TASK TO COMPLETE:
Nothing but a number should be given: the count of lines in the data that include the string "Palencia".

BEGIN DATA TO USE

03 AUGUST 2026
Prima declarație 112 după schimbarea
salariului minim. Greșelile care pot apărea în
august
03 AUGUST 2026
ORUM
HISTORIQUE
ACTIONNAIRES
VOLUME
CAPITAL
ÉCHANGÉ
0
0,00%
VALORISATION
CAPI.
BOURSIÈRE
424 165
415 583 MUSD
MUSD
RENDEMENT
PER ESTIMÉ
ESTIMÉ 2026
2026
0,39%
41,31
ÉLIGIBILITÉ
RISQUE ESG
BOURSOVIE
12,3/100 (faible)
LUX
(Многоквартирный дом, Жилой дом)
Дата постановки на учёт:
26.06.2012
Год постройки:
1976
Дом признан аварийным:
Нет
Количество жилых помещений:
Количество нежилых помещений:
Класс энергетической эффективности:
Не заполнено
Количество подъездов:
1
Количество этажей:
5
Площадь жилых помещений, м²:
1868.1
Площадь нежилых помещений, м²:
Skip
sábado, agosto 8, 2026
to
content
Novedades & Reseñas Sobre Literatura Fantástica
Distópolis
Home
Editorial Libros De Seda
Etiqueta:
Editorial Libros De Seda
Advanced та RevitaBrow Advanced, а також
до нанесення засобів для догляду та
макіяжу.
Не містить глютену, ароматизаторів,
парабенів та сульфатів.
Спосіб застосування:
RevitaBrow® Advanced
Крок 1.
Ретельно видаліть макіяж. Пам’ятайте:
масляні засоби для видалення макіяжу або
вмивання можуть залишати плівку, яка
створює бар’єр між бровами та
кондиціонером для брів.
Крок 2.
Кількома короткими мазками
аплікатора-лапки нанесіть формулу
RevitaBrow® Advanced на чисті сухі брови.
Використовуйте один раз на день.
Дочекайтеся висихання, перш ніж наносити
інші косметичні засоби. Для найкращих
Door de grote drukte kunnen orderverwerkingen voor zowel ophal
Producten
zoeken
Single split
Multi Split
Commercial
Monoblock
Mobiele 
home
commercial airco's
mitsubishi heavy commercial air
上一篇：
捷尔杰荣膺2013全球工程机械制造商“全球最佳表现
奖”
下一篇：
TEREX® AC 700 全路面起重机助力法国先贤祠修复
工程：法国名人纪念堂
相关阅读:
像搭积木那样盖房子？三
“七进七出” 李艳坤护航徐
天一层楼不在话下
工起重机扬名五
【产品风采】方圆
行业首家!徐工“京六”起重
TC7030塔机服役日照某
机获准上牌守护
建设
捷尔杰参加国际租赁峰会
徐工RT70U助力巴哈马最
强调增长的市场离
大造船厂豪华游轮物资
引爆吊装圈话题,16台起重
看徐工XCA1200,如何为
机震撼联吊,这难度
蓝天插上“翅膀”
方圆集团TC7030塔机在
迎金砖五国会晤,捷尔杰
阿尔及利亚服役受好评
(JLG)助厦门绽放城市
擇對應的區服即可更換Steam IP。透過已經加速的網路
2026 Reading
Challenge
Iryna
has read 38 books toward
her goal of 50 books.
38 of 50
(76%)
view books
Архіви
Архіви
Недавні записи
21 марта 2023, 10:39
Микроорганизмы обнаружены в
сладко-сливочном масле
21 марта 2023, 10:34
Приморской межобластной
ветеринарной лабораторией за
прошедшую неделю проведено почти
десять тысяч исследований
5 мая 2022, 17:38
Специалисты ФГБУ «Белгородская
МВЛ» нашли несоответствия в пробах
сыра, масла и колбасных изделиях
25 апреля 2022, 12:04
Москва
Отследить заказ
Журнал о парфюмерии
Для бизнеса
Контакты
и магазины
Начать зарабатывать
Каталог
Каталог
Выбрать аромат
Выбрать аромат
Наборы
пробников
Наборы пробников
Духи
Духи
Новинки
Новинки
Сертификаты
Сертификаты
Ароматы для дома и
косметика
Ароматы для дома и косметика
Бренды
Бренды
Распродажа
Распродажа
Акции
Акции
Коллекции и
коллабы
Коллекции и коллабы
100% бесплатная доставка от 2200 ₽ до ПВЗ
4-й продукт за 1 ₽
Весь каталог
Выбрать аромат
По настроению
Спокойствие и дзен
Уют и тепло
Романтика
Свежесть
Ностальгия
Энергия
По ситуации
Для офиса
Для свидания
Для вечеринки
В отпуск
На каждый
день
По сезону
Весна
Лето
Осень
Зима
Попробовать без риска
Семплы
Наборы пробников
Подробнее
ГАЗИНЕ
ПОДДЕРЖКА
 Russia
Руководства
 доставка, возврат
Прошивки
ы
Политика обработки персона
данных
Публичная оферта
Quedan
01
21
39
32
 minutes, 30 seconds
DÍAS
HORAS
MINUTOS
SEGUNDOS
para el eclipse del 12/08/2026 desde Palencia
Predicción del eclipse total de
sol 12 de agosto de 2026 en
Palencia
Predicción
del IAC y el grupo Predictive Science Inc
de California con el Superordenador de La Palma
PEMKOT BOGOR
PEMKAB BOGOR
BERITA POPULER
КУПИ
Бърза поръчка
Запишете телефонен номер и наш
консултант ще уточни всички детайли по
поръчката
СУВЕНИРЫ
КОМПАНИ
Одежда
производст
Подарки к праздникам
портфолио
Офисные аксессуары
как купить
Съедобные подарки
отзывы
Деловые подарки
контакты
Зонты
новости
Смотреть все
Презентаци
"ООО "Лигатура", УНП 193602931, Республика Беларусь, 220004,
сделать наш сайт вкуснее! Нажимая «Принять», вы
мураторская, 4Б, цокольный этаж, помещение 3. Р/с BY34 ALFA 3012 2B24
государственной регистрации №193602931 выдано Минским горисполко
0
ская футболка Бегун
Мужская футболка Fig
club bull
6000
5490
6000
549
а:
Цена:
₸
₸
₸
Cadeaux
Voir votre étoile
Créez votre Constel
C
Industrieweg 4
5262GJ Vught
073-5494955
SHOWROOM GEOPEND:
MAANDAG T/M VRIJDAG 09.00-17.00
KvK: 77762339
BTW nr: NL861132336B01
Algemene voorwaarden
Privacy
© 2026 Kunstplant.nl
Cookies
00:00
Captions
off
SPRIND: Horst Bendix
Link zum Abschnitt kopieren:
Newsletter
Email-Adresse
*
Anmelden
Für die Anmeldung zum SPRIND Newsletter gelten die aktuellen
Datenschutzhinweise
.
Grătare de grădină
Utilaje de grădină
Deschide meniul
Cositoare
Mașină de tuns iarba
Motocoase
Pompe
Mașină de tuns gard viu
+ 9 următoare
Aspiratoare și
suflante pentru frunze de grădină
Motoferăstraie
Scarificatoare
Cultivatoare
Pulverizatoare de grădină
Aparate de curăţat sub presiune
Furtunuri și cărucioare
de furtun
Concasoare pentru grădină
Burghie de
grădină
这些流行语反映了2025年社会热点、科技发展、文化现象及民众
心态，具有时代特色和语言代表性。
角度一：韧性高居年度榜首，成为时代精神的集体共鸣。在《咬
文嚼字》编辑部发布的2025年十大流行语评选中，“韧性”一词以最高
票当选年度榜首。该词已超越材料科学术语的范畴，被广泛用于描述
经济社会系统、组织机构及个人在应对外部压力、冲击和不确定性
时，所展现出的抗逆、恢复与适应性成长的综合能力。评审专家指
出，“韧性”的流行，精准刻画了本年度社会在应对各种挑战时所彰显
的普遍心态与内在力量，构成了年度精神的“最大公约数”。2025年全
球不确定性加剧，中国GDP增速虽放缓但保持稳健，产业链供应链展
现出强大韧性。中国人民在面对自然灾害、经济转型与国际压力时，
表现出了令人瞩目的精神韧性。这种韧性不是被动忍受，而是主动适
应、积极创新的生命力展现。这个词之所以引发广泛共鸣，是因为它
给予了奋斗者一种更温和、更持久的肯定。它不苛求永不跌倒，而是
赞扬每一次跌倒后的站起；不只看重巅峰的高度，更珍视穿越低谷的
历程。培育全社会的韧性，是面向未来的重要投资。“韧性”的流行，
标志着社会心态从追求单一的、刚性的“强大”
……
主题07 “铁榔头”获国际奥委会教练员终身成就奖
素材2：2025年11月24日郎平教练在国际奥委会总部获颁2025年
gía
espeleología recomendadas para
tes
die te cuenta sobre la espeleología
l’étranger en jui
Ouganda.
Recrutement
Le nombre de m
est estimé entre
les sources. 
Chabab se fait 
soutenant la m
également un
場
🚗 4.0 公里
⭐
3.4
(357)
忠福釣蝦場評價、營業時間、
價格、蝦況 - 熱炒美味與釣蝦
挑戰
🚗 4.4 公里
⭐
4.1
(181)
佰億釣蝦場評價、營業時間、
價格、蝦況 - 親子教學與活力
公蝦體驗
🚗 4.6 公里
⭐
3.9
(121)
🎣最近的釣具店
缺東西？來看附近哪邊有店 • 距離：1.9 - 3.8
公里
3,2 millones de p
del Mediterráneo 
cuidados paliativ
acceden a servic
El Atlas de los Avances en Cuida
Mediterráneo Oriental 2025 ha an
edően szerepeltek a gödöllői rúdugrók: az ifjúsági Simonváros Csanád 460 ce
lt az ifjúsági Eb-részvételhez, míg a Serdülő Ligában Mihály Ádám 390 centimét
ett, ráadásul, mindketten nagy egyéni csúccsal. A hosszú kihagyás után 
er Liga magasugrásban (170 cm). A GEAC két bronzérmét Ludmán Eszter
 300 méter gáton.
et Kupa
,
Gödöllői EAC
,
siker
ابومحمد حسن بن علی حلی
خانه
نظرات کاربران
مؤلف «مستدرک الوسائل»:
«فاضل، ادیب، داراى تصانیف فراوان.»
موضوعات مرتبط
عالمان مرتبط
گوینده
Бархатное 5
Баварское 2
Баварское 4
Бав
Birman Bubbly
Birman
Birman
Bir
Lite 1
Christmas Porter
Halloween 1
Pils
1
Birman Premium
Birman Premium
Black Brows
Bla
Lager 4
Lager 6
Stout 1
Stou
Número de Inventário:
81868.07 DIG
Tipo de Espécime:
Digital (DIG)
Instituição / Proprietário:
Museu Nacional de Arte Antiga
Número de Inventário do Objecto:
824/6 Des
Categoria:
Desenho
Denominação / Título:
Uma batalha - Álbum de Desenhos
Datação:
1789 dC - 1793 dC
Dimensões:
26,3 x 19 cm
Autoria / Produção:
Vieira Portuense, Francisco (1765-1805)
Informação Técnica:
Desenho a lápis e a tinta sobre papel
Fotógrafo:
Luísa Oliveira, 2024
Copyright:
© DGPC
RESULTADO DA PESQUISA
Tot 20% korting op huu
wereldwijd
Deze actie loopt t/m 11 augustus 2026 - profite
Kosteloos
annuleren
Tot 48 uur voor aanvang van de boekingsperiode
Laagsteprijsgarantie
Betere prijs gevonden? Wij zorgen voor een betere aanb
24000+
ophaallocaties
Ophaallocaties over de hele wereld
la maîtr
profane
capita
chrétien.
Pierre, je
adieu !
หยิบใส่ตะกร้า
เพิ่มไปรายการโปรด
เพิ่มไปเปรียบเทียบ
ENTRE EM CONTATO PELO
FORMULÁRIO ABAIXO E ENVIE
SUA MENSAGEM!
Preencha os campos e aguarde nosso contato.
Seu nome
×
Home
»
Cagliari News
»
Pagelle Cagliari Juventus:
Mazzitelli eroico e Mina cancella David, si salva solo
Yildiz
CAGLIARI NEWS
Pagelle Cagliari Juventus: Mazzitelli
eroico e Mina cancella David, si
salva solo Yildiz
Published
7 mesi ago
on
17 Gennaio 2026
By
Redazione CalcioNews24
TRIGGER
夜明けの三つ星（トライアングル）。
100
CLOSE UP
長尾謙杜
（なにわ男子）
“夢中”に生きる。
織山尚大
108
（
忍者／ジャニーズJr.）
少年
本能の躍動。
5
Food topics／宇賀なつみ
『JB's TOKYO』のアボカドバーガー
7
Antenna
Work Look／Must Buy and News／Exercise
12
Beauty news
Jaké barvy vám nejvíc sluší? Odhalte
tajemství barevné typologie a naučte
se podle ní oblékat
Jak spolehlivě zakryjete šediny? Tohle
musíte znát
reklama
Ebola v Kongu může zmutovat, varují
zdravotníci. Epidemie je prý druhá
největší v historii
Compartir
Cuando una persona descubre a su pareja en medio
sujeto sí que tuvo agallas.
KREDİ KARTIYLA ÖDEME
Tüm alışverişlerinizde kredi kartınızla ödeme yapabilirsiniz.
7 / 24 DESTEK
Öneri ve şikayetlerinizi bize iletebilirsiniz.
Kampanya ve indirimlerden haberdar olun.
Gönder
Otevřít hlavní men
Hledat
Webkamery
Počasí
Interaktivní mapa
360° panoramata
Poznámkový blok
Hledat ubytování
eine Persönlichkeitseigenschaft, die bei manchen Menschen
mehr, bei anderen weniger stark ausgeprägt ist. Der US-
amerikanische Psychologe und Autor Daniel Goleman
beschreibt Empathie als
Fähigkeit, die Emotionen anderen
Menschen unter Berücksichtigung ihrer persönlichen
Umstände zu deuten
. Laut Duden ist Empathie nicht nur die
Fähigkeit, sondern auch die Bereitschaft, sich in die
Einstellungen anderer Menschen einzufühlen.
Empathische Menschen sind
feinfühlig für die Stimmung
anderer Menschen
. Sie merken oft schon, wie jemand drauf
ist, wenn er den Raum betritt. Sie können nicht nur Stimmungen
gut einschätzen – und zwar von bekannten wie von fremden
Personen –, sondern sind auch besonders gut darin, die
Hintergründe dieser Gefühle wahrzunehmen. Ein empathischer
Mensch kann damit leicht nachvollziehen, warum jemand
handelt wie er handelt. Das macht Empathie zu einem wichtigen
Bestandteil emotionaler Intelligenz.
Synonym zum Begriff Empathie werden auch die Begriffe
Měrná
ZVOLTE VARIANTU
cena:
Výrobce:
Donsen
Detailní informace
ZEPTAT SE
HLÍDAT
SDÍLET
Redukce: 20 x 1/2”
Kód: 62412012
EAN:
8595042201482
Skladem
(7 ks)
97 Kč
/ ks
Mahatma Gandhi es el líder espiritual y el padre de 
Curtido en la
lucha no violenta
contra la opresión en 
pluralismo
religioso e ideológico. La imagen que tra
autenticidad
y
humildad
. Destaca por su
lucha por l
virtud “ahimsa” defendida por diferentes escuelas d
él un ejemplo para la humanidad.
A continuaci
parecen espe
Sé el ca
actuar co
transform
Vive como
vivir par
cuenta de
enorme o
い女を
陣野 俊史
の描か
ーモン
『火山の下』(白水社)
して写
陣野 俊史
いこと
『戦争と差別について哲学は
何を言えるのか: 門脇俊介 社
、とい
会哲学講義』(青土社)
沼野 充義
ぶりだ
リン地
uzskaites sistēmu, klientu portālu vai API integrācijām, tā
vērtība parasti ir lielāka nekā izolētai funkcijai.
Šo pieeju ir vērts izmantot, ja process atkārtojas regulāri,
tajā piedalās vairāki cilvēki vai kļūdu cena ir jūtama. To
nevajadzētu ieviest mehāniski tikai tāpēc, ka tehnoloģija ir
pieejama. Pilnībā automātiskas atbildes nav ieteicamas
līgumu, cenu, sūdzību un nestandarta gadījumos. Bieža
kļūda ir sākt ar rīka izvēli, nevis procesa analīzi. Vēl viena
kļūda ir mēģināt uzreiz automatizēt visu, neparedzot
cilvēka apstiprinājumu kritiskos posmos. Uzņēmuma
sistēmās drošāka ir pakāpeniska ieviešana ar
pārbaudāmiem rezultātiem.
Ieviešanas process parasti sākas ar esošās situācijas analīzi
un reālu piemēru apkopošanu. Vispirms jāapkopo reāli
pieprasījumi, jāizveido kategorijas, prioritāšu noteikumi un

END DATA TO USE

RESPONSE AREA:
2